As far as I am aware only ONE section of Elm Park has been fitted out and occupied…to Allianz…who surprise surprise vacated their offices in Burlington Rd (Directly behind the McNamara Burlington Hotel!) to move there. The other 4 blocks are empty. Another gleaming glass ediface to the dying Celtic Tiger.

one block has been bought by either first active or friends first, can’t remember which. But afaik its an investment property, they dont plan to relocate

its stillempty as well, no tenant has been found.

I pass this place regularly and have to say its the worst looking development around.

From its sheer size, to the mass of glass, to the mix of office and residential (hint : people dont want to live in an office complex, such stuff may have sold during the boom, but are simply not wanted in normal times).
I lothe this particular development.

Shame on the planners for allowing such a blot on the landscape.

They’ve started popping up on Daft as available to rent.
And the ads seem to suggest that it’s not one off landlords but someone who owns a block of apartments.

Next years students are going to have their pick of some pretty swish pads. Can you imagine students in the 80’s and 90’s hearing that in the future students would be living in apartments with flatscreen TV’s and touchscreen remote controls.

Only the geeks would have believed it, and they’d have thought we’d be travelling through space, and picking fights with aliens by the time that happened.

-Rd

I agree, it dominates the sky even when walking along the beach at sandymount and IMO is nothing but an eyesore.

If the developer targets the student market, he’ll find it even more difficult to get tenants in the offices.

And anyway, the student market is of limited size and there are plenty of other landlords out there thinking exactly the same thing. The student market simply cannot support €750 per student per room. Simple as. You’re deluding yourself if you think otherwise.

Can you operate them with beer cans at a distance? How full does the can have to be?

*waits in anticipation for the first youtube video…

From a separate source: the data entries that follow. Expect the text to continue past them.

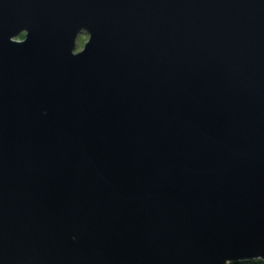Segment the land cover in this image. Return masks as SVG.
Here are the masks:
<instances>
[{
  "label": "water",
  "instance_id": "1",
  "mask_svg": "<svg viewBox=\"0 0 264 264\" xmlns=\"http://www.w3.org/2000/svg\"><path fill=\"white\" fill-rule=\"evenodd\" d=\"M252 260L264 0H0V264Z\"/></svg>",
  "mask_w": 264,
  "mask_h": 264
},
{
  "label": "bare ground",
  "instance_id": "2",
  "mask_svg": "<svg viewBox=\"0 0 264 264\" xmlns=\"http://www.w3.org/2000/svg\"><path fill=\"white\" fill-rule=\"evenodd\" d=\"M26 35H27L26 32H21L17 37L13 38V42H18V43L24 42L26 40ZM87 37H88V35H87ZM81 41H82L81 45L79 44L78 45L79 47L76 46V49L73 52L74 54H78V53L82 52L84 45L88 42V40H86V39H83ZM80 49H82V50L79 51ZM239 263H241V262H239ZM230 264H232V263H230Z\"/></svg>",
  "mask_w": 264,
  "mask_h": 264
},
{
  "label": "trees",
  "instance_id": "3",
  "mask_svg": "<svg viewBox=\"0 0 264 264\" xmlns=\"http://www.w3.org/2000/svg\"><path fill=\"white\" fill-rule=\"evenodd\" d=\"M244 264H264V262L261 260H256V261H249V263L246 262Z\"/></svg>",
  "mask_w": 264,
  "mask_h": 264
},
{
  "label": "flooded vegetation",
  "instance_id": "4",
  "mask_svg": "<svg viewBox=\"0 0 264 264\" xmlns=\"http://www.w3.org/2000/svg\"><path fill=\"white\" fill-rule=\"evenodd\" d=\"M87 37V35L86 34H82V35H80L79 37H78V39H77V42H79L80 40H83V39H85ZM88 38V37H87ZM82 49H80L79 51H81Z\"/></svg>",
  "mask_w": 264,
  "mask_h": 264
},
{
  "label": "rangeland",
  "instance_id": "5",
  "mask_svg": "<svg viewBox=\"0 0 264 264\" xmlns=\"http://www.w3.org/2000/svg\"><path fill=\"white\" fill-rule=\"evenodd\" d=\"M86 40H88V38L86 37L85 38ZM81 43H82V41L80 40L79 42H77V46L80 44L81 45ZM79 47V46H78ZM253 261V260H252ZM254 261H256V260H254ZM249 263V261H244V262H241V263H235V264H244V263ZM232 264H234V263H232Z\"/></svg>",
  "mask_w": 264,
  "mask_h": 264
}]
</instances>
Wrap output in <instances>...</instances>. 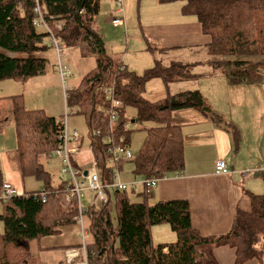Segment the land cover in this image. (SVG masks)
<instances>
[{
	"label": "trees",
	"instance_id": "obj_1",
	"mask_svg": "<svg viewBox=\"0 0 264 264\" xmlns=\"http://www.w3.org/2000/svg\"><path fill=\"white\" fill-rule=\"evenodd\" d=\"M103 1L106 0H40L51 25L54 20L65 24L58 34L70 49L78 48L83 55L99 56L96 69L83 78L77 89L68 91V107L86 117L89 144L104 181H111L115 168L121 171L124 164H108L104 139L114 129L113 134L124 137L125 145L129 146L131 133L125 132L128 107L136 109L139 122L150 125L144 129L146 138L140 152L129 162L134 166L133 174L143 178L179 175L185 168L184 140L181 129L172 124V113L194 108L208 114L211 108L200 91H186L157 102L147 101L146 83L157 75L170 77L169 67L163 69L157 64L138 75L106 57L104 42L94 29ZM158 1L160 4L181 2L182 15L196 17L203 33L211 39L210 54L231 58L221 62L235 69L232 79L236 84L264 79V62L254 63L250 59L264 57V0ZM33 8V0H0V49L14 54L11 57L0 52V82L11 80L24 84L46 71L48 60L40 54L48 50L45 45L48 35L33 26ZM175 66L180 64H172L170 68L175 70ZM183 79H187L186 74L177 78ZM175 80L165 78L166 82ZM106 89H113L115 98L122 103L115 126H111L108 116L94 110L96 103H105ZM12 102L23 177L36 178L44 187L3 201L0 264H30L31 245L42 238L59 235L60 227L73 225L78 207L76 198L69 199L66 181L53 187L45 168L44 157L57 147V119L43 111L27 110L22 96L13 98ZM230 132L234 134L233 129ZM42 192L48 194L45 204L33 198ZM130 194L138 196L140 202L132 203ZM112 199L100 209L90 206L85 215L92 239L86 242L88 264H216V249L227 246L236 252L235 264L250 261L264 264V192L250 193L251 210L244 212L237 208L230 231L211 237L202 236L193 227L188 201L151 204L154 196L147 187L115 192ZM162 225L170 226L176 235L174 242L155 244L152 228Z\"/></svg>",
	"mask_w": 264,
	"mask_h": 264
},
{
	"label": "crops",
	"instance_id": "obj_2",
	"mask_svg": "<svg viewBox=\"0 0 264 264\" xmlns=\"http://www.w3.org/2000/svg\"><path fill=\"white\" fill-rule=\"evenodd\" d=\"M104 2L105 1L101 3V13L103 5L106 4ZM106 17H108L107 20L111 21L109 12ZM100 18H104L105 20L104 16ZM186 18H189L190 21L183 19L179 24L162 22L163 20L151 24L143 22L144 24L141 25L145 29V31H142L144 33L143 38L145 43L150 45L152 41L155 42V48L149 47V51L159 52V50L165 49V53L159 52L156 54L170 56L174 52L181 51L184 48H201L202 46H209L211 39L203 33L199 22H193L191 18L194 17ZM113 26L121 28L115 25ZM45 45L48 50L42 53V56L48 60L49 64L48 57L51 53V49L49 48L47 40L45 41ZM153 49L156 51H153ZM7 55L14 57V54L10 55V53H8ZM55 59L53 68L55 76L60 79L56 70L57 58ZM46 72L47 71H45L42 76H45ZM42 76L37 78H41ZM214 78L216 77L212 79ZM218 78L216 79L218 80ZM33 79L30 80L33 81ZM30 80L24 84L11 80L0 82V168L2 171V185L3 183H11L18 187L19 193L21 194L37 192L42 189L30 192L26 190V178L23 177L20 169L12 99L22 96L25 108H27V110L31 109L29 111H43L44 114L47 115L48 111L52 109L49 105L42 104L41 106L29 107V104L33 105L31 102L32 96L28 95L29 88L32 86V81ZM220 80L224 82V84L228 82H226L224 77H221ZM179 82L185 81L179 80L178 83ZM207 82L209 81H204V83H202L207 87ZM202 83H199L198 88L193 89H198L204 96L202 91L206 87L202 86ZM77 88L78 87L73 89ZM193 89L188 91H197ZM63 90L62 86V93L64 92ZM36 92L41 95L40 88H37ZM210 108L211 112L208 114H203L201 111L194 108L178 110L172 113V124L179 127L182 131L185 168L179 175L169 174L168 179L163 180L154 191H151L154 200L164 202L175 200L188 201L191 208L192 225L204 237L227 234L232 227L237 208L244 212H249L251 210V203L249 200L250 193L258 195L264 192V181L254 176L252 177L253 174L258 172H246L259 167L258 165L262 162L259 159H261V154L264 155V152H262V149L260 150L255 146V142H241L242 138L239 139L238 136L239 126L233 116L234 112H231L232 110L223 112L220 108ZM230 108H234L233 104L230 105ZM64 112L65 106L64 109L62 106H58V109L54 111L55 116L48 117L57 119L56 116H58L60 119L64 115ZM74 115H76V113ZM214 116L219 117L222 121ZM231 125H235L236 127H231ZM229 126L231 130L233 129L234 134L236 133L235 138L234 134L232 135L230 129L227 128ZM90 146L89 144V147ZM82 147L84 149V141ZM82 157L86 158L84 155ZM52 158L56 159L61 166L60 161L51 154L50 159ZM220 159L227 161L230 169L228 175L216 173V162ZM49 160L45 159V162ZM124 166L125 164L122 166V172L117 168H115L114 171L118 170L121 175L124 173ZM261 167H263V164ZM134 177L136 178L135 175ZM61 181L65 180L61 177ZM126 181L129 180L126 179ZM2 185L0 188H2ZM244 186H247V189H244ZM262 188L263 192H258L261 191ZM154 229L158 231L156 237L154 235L152 236L155 244H169L175 241L162 243L163 231L155 227ZM59 231V235L48 236L42 238L39 243H34V248L31 249L32 260L30 264H63L66 262V252L68 250L79 249L78 245L81 243V228L79 225L74 223L71 226L60 227ZM215 256L218 260V264H235L236 252L228 246L216 249ZM256 262L250 261L246 264H259Z\"/></svg>",
	"mask_w": 264,
	"mask_h": 264
},
{
	"label": "rangeland",
	"instance_id": "obj_3",
	"mask_svg": "<svg viewBox=\"0 0 264 264\" xmlns=\"http://www.w3.org/2000/svg\"><path fill=\"white\" fill-rule=\"evenodd\" d=\"M156 2L159 6L156 4ZM104 3L106 4L103 5L102 13L100 11V16L96 18V21L94 22V29L98 32L104 42L106 57L114 59L118 66H126L128 71L138 75H143V73L147 71L146 69L151 70L156 67L157 64L161 65L163 69H167L169 67L167 74H169L170 77L157 75L155 78L150 79L146 83L144 97L147 101L157 102L165 100L170 96L192 90L193 88H198L199 83L209 81L207 82V87L202 83V86L206 87L202 92L205 96L204 99L207 105L213 108H220L223 110V112L232 110L231 112H234L233 116L235 117L237 125L240 128H238V136L239 139L242 138L241 142H255V146H257V148L260 150L262 149V152H264V79L257 83L239 81V83L236 84V81L232 79V72H234L235 69H233L231 66H225L222 64L224 62H221L231 60V58L212 56L209 53V46H202L201 48H184L181 51L174 52L170 56H161L156 54L159 52L149 51V47L155 48V42L152 41L150 45L145 43L143 38L144 33L142 32L145 31V29L141 24H151L153 22H161V20H163L162 22H173L178 24L182 22L183 19L190 21L189 18H186L190 16H183L181 13V7L183 5L181 2L160 4L158 0H126V2L124 0V17L126 26L123 28L114 27L111 21L107 20L108 17H106L108 12L110 19L117 17V3L112 0L105 1ZM102 16L105 17V20L104 18H100ZM192 17H194L191 18L192 21L197 22L196 17ZM153 51L156 50L153 49ZM0 52L6 55L8 54V52L2 49H0ZM50 52L51 53L48 57L49 64L47 66V72L45 76L33 79V81L30 80L32 81V86L29 88L28 95L32 96L31 102L33 103V105L29 104V107L41 106V104L49 105L52 109L48 111L47 116H55L54 111L58 109V106H62L63 109L64 106L66 107L63 98V93L65 96V92L62 93L61 80L59 77L55 76L53 68L54 62L56 60V54L52 50H50ZM40 55L42 56L43 54ZM98 58V55H83L81 50L78 48L68 49V54L64 58V61L68 64L73 74V76L67 82V87L69 90H73V88L78 87V85H80L83 80L82 78H84L86 74L91 73L94 69H96ZM238 59L239 58L234 57V60ZM250 59L254 63L264 62V57L262 56ZM176 63H179L180 66H175V70L173 67L170 68L172 64L175 65ZM185 74L186 78L189 80H180L185 82L178 83L177 78ZM213 77L219 78L217 80L216 78L212 79ZM221 77H224L226 82H228L226 84L221 82ZM165 78H168L169 80L174 78L176 80L173 82H166ZM37 88H40L41 95L36 92ZM193 90L198 91V89ZM232 104L234 108H230V105ZM56 117L58 122L59 117ZM125 117L128 120V130L131 133L130 148L135 157L140 152L146 138V132L144 129L150 125L137 120V111L134 107L126 108ZM69 124L71 128L76 129L83 137L84 149H88L90 143V129L88 127L86 117L81 114L70 116ZM227 128L231 129L230 126ZM44 158L49 160L50 155H46ZM259 160L262 162L260 161L261 163L258 165V168H260L264 162V155L261 154V159ZM124 164V173L121 174L122 181L128 183L135 179L133 174L134 166L131 163ZM45 168L49 172L53 187L59 186L61 184L62 176L61 166L57 160L52 158L49 161H46ZM263 174L264 172H258L253 174L252 177L254 176L263 180ZM126 179L129 181H126ZM25 182L27 192L40 190L44 187L42 182L37 181L36 178L33 177L26 178ZM140 188L141 187H139L137 190H140ZM243 188L247 189V186H244ZM150 191H154V189H150ZM115 192L118 191H113L110 193L111 197L109 202L111 201ZM258 192L262 193L263 188ZM19 196H21V193L15 197ZM4 198H6L5 193L3 192L2 188H0V215H2L5 211V202L3 201L6 200H3ZM130 199L132 203L140 202V198L135 196V194H130ZM113 201L114 198L112 199V202ZM157 201L158 200L153 199L150 203L153 204ZM92 202L93 199L91 193H87L85 200L82 201V205L83 207H90ZM84 228L87 231L84 240L87 243L91 242V236L88 235L87 216H84ZM155 228L163 231L161 241L162 243L172 242L175 240V235L172 233L169 225L156 226ZM153 229L154 228H152L151 231L152 236L154 235L156 237L158 235V231L157 229ZM3 233L4 224L0 221V235ZM33 248L34 243L31 245V249ZM71 252H75L77 254H70ZM82 252V248L68 250L66 252V262L63 264H67L69 261L75 264L81 263ZM31 260L32 258L30 257V262ZM256 263H258V261ZM216 264H218L217 259Z\"/></svg>",
	"mask_w": 264,
	"mask_h": 264
},
{
	"label": "built area",
	"instance_id": "obj_4",
	"mask_svg": "<svg viewBox=\"0 0 264 264\" xmlns=\"http://www.w3.org/2000/svg\"><path fill=\"white\" fill-rule=\"evenodd\" d=\"M33 1V14L35 16L33 26L48 35L46 40L49 44V48L56 54V70L60 76L64 89L63 91L65 92V112L57 122L58 142L56 149L51 154L61 163V176L66 181V190L69 193V199L76 198L77 200L78 214L74 218V223L82 228V243L80 249H83L81 253V263L79 264H88L86 241L84 240L87 234L84 228V216L88 212L89 207H83L82 205V201L85 200L87 193H91L92 195L93 202L91 206L100 209L109 202L111 197L110 193L113 191L126 192L136 190L139 187H147L149 190L155 189L163 180L168 179L169 176L165 175L163 177L151 178L136 176L135 180L132 182L125 183L121 179L120 172L116 170L113 177H111V181H104V174L98 166L93 147L90 146L88 149H83V137L76 129H72L69 124V118L76 113V109H70L67 104L69 91L67 82L73 75L64 61V58L68 54L69 47L58 34V32L64 29L65 24L54 20V23L51 25L45 18L40 0ZM115 2L118 5L116 11L117 17L111 19V23L117 27H124V0H115ZM105 96V103H96L94 110L99 114L108 116L111 126H115L119 118L118 114L122 107V103L115 98L113 89H106ZM113 131L114 129H112L110 134L105 138V151L109 157L108 164L117 166L120 163L131 162L134 159V155L130 146L125 145L126 139L122 136L114 135ZM125 132H129L128 127L125 128ZM83 155L86 156V158H83ZM259 171H264V162L263 167L246 172L251 173ZM216 173L223 175H228L230 173L226 160L220 159L216 162ZM2 190L6 196L3 200L6 201L20 194L18 187L11 183H3ZM47 197L48 194L45 192L33 196L34 199H39L44 204L47 203ZM70 254L77 253L71 252ZM67 264L75 263L69 261Z\"/></svg>",
	"mask_w": 264,
	"mask_h": 264
}]
</instances>
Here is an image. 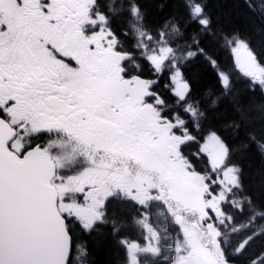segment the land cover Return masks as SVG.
<instances>
[{
    "label": "snow or ice",
    "instance_id": "snow-or-ice-1",
    "mask_svg": "<svg viewBox=\"0 0 264 264\" xmlns=\"http://www.w3.org/2000/svg\"><path fill=\"white\" fill-rule=\"evenodd\" d=\"M220 2L0 0V264H264V0Z\"/></svg>",
    "mask_w": 264,
    "mask_h": 264
},
{
    "label": "trees",
    "instance_id": "trees-1",
    "mask_svg": "<svg viewBox=\"0 0 264 264\" xmlns=\"http://www.w3.org/2000/svg\"><path fill=\"white\" fill-rule=\"evenodd\" d=\"M210 9L217 16L221 17L222 22L229 26L243 27L244 21L233 12L232 5L229 3L220 2V0H210ZM222 60H227L226 56L221 57ZM205 84L209 81L205 80ZM115 258L114 253L108 245L102 244L98 250L96 260L97 264H113Z\"/></svg>",
    "mask_w": 264,
    "mask_h": 264
}]
</instances>
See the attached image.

So if supply at 750 is too expensive for current student means, two things can happen:

  • student incomes can rise so they can afford the apartments
  • the price of the apartment can fall

Which of these is the more likely??
(I think this is daltonr’s point!)

Those postgraduates fortunate enough to have funding earn about €12-€16k tax free.

€750 per month (or about €850 after bills) is quite simply, far too expensive.

Developers (with their S-class mercs and choppers) are so far abstracted away from the reality of life for most people that for them, €750 is just some number that makes their Excel spreadsheet balance.

Eggzachery, so the price will have to fall, and the excel will start going red with !DIV errors where they calculate their margins!

I didn’t say students would end up saving all these developments.

I’m just saying that in a year or two, students will have their pick of luxury apartments, because nobody will be living in a lot of them.

Who’s going to live in rent a rooms and below par flats?
I have no idea.

-Rd

You never know!

A lot of developers would sooner let 'em decay naturally than let a load of UCD oirts students run riot over their trophy developments.

CP - sure they won’t, but what they will have to do is lower the rents to get people who are currently in standard accommodation. The people who rent out the current standard will then be desperate for anyone, even students, and will have to cut down to student prices.

Sort of a food chain in reverse (the little fishes starve, so do all the bigger fish above).

There are two possible good results out of this for the country:

  1. As has been pointed out by RD and others, who is going to want/need to live in a bedsit?
  2. Lowering the cost of being a student (the majority cost of which must be the accommodation, after the drink, of course) may make it viable for a greater proportion of the population to get qualifications, whether they be first or back to education ones.

With one beds costing from €445k and 2 beds from €585k that is some tenant subsidisation (repayments of about €2200 a month for a 1 bed over 35 years, 100% mortgage, of course interest only would be cheaper) :astonished:

speaking of students, has the price of rental income increased in Phibsborough since the opening of the DIT campus in Grangegorman?